Suriye’deki Müslüman Kardeşler’in, ortaya çıkan olaylarla birlikte siyasi sistemin en ciddi aktörü olabilme ihtimali, sanıldığı gibi kırmızı halılarla beklenen bir gelişme değil. Bölgedeki kritik rolü nedeniyle uluslararası sistemin ilgi odağı olan Suriye’de böyle bir iktidar değişiminin ortaya çıkaracağı sonuçlar, en başta ABD için öngörülebilir değil.
Ankara’nın kaçınılmaz tercihi
Lakin rüzgar esmeye başladı bir kere. Üstelik sistemden rahatsız olanlar sadece Sünni Araplar değil. Ülkedeki 3 milyon civarındaki Kürt ve şimdilik sessiz kalan Durziler de bu zincire her an katılabilir.
Suriye Kürtleriyle Sünni Araplar arasındaki gerginliğin bu süreci nasıl etkileyebileceğini şimdilik bilmiyoruz. Üstelik bu ülkede yaşayan Kürtler, özellikle Türkiye’deki Kürtlerle çok ciddi bağlara sahip. En geleneksel yapılardan PKK’ya kadar, hemen her zeminde böyle bir yakınlıktan söz edebiliriz.
Bizi muhtemelen şöyle bir gelecek bekliyor. Türkiye, son yıllarda ortaya çıkan iyi ilişkileri dikkate alarak Şam yönetimine itidal ve acil reform çağrılarını sürdürecektir.

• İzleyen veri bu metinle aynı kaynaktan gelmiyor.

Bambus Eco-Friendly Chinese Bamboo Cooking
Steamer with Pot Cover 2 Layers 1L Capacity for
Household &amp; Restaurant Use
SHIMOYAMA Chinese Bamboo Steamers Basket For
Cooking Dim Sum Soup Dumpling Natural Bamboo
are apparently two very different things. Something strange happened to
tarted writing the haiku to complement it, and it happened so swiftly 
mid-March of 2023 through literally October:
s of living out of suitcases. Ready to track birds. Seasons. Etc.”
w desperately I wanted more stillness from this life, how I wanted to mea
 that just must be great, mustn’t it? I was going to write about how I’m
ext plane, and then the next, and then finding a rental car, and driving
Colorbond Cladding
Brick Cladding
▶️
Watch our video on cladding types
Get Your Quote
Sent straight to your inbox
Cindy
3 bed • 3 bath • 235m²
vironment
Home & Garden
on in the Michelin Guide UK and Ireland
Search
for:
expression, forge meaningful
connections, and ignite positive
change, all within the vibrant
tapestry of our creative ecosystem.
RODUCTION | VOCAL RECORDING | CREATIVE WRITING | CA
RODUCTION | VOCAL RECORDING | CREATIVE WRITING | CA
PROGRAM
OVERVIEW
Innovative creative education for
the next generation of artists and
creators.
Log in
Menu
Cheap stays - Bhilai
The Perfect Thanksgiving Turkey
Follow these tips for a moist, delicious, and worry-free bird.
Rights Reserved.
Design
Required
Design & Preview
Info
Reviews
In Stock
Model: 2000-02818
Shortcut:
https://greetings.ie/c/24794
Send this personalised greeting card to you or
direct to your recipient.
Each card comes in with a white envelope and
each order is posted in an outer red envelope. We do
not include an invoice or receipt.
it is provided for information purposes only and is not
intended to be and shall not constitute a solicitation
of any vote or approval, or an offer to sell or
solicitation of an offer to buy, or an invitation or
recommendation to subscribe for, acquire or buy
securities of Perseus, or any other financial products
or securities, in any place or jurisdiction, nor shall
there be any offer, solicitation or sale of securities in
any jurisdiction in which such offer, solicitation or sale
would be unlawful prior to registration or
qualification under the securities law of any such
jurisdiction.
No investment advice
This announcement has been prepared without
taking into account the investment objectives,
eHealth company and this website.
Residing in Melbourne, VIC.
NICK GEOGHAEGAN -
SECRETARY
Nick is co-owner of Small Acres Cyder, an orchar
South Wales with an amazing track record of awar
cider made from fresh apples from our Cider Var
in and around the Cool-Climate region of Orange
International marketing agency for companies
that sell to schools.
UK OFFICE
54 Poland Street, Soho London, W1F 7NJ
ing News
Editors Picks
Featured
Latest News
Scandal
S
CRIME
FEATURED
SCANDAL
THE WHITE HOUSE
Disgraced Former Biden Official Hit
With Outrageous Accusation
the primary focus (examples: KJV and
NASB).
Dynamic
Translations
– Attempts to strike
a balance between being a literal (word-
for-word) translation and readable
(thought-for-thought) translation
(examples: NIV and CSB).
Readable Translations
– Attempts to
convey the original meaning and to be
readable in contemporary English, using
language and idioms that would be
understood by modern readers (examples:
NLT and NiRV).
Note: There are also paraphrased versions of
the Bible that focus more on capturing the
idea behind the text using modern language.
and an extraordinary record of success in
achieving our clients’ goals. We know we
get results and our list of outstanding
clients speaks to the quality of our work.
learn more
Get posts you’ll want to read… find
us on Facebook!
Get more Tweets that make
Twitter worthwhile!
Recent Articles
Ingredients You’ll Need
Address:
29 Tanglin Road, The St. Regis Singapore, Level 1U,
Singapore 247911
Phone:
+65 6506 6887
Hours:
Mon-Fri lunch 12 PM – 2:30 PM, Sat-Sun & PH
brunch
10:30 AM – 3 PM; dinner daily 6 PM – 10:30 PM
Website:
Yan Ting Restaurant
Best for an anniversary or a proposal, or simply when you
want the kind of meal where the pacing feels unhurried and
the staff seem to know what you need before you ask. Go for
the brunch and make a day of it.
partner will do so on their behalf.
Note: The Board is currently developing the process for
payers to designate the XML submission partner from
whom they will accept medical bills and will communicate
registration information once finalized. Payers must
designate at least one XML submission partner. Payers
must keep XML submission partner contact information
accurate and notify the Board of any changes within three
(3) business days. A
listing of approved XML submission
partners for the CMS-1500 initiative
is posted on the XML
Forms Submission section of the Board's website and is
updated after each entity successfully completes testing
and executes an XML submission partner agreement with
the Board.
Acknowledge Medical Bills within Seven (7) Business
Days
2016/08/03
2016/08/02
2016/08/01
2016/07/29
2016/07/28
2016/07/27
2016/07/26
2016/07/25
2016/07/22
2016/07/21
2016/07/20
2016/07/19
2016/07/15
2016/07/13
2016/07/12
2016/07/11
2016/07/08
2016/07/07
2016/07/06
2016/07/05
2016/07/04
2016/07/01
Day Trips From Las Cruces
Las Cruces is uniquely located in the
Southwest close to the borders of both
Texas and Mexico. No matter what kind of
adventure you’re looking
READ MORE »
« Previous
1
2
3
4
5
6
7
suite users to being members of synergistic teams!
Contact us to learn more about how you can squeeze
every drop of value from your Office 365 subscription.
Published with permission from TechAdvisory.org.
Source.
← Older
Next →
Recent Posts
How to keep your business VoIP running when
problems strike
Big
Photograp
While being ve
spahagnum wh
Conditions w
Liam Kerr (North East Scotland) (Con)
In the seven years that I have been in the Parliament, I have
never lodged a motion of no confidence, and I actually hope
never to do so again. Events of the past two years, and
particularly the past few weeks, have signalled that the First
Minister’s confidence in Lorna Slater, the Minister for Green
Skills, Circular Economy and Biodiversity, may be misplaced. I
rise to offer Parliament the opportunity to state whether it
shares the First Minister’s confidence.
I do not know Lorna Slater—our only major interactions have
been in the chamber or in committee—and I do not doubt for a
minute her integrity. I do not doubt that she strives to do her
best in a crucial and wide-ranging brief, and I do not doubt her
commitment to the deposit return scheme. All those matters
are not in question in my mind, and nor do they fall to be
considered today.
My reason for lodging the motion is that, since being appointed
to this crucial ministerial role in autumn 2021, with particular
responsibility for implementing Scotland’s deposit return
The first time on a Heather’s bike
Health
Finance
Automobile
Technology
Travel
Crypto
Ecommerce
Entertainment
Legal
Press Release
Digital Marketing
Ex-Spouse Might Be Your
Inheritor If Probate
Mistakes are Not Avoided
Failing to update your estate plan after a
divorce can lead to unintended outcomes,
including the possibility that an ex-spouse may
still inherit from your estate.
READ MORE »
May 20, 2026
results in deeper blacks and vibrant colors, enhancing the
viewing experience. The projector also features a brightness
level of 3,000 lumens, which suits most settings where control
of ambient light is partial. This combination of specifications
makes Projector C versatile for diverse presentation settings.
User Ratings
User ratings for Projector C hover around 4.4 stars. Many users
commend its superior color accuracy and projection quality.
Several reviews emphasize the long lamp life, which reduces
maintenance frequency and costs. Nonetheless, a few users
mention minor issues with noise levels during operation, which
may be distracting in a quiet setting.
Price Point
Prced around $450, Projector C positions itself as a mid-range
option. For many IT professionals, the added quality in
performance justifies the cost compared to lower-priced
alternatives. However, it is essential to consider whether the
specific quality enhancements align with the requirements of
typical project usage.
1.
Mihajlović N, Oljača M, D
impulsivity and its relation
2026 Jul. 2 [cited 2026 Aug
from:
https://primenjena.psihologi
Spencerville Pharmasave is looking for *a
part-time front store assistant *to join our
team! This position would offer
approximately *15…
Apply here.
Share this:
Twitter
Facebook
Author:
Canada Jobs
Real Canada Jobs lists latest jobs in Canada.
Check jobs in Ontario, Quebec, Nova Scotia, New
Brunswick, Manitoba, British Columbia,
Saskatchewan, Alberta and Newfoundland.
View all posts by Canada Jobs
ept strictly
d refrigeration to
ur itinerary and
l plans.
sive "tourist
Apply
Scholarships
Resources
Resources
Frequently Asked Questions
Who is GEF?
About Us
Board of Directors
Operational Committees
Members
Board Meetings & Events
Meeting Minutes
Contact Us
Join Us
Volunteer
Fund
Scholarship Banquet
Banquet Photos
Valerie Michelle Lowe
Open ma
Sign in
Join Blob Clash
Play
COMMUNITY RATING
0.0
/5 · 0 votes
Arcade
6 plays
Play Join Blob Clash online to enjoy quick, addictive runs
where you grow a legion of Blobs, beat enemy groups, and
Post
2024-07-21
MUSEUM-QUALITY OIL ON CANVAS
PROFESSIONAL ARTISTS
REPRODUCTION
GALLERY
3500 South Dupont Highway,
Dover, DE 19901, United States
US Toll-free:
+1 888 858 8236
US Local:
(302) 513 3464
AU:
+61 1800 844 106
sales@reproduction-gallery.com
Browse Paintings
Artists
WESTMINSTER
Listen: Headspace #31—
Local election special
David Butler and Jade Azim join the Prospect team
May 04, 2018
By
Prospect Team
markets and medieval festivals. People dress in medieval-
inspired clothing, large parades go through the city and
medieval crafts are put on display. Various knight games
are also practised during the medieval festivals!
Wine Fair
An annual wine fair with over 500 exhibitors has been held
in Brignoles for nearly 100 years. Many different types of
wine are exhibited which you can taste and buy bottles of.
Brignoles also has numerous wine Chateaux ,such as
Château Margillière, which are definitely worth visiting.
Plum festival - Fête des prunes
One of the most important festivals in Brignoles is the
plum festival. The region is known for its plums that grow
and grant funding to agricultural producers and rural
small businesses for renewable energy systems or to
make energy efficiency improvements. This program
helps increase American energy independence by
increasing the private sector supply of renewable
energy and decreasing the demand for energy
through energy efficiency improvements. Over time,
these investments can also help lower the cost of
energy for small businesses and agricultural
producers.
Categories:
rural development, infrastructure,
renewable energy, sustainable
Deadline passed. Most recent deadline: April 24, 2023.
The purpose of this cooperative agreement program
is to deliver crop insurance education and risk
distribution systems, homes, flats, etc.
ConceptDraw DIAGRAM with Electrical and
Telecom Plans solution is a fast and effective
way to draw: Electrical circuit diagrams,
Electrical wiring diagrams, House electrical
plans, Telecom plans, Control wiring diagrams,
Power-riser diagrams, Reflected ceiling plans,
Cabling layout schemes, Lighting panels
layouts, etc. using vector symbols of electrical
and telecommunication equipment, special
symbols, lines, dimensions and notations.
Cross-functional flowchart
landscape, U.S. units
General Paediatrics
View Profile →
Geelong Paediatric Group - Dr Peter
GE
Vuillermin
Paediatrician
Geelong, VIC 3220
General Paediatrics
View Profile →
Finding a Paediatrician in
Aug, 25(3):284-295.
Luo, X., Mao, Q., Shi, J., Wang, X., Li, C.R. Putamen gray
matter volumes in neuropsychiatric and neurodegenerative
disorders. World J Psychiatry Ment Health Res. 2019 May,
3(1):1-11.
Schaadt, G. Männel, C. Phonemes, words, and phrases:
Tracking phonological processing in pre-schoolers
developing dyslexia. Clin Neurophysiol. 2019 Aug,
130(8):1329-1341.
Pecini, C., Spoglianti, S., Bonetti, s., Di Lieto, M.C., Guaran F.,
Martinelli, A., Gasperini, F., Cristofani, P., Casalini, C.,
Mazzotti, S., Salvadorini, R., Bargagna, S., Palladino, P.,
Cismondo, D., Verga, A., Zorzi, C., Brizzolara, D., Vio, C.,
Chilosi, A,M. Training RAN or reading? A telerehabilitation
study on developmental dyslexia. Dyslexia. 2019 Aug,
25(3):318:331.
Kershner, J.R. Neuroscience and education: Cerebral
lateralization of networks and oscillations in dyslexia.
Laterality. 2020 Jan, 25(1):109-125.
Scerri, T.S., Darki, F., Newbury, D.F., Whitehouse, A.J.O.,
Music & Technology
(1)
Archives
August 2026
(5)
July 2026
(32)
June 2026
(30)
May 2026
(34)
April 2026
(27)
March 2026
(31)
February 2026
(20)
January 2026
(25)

Zaten bunu yapıyor da.
Suriye konusundaki bir diğer ana aktör olan İran, eğer rejimin değişmesini ciddi bir ihtimal olarak görürse, Lübnan-Suriye eksenindeki gücünü operasyonel olarak devreye sokacaktır. Ancak bu durum, sadece daha fazla kan dökülmesini beraberinde getirebilir; Şam’ın akıbetini değiştiremez.
Bu tablonun parantezinde, Ankara’nın sınırın hemen ötesindeki temsil krizini ve siyasal katılım sorunlarını hafifletecek formüller üretmesi gerekiyor. Kuşkusuz Sünni Arapların iktidardan pay alması, uzun vadeli bir bakışla asla Türkiye’nin aleyhine değil. Bu dönüşümü sağlayacak mekanizmalarda etkin rol oynayabilirse, entegrasyon sürecini devam ettirir, hatta daha ötesine götürme şansı olur.
Tekrarda yarar var. Şam’ın şekeri artık bizim ağzımızın tadı.